◆ **Assignment**
Find the lines below in which the string "admin" occurs. Copy each one.

◆ **Dataset records**
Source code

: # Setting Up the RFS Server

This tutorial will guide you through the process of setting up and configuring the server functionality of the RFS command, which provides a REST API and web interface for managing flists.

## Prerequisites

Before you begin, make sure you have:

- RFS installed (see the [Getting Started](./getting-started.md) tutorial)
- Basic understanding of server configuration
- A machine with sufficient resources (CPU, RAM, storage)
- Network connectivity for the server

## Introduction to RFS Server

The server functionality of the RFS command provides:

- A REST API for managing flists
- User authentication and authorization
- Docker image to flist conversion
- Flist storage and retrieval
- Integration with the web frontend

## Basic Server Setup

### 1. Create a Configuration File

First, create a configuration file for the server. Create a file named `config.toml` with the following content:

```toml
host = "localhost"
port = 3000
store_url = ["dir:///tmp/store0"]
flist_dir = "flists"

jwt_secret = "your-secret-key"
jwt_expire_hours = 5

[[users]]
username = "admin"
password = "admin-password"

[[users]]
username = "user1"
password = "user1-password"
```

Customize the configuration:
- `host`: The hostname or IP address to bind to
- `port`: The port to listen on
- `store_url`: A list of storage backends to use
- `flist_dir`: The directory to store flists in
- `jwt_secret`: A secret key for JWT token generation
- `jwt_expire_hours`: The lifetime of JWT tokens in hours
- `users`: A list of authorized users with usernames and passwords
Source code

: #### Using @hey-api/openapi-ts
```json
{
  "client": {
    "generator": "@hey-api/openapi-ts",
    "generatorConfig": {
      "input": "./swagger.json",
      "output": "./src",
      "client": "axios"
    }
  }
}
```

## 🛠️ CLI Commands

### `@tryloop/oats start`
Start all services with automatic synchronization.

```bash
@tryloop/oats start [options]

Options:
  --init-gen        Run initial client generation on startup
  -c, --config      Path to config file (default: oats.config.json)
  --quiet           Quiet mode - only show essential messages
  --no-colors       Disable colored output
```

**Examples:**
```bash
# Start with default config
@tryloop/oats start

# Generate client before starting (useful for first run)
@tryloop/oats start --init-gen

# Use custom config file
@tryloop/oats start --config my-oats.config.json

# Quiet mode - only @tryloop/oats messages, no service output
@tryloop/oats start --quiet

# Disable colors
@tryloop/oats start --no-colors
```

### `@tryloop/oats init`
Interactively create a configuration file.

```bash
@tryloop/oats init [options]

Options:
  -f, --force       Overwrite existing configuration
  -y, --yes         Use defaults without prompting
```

◆ **Answer to this exercise**
username = "admin"
password = "admin-password"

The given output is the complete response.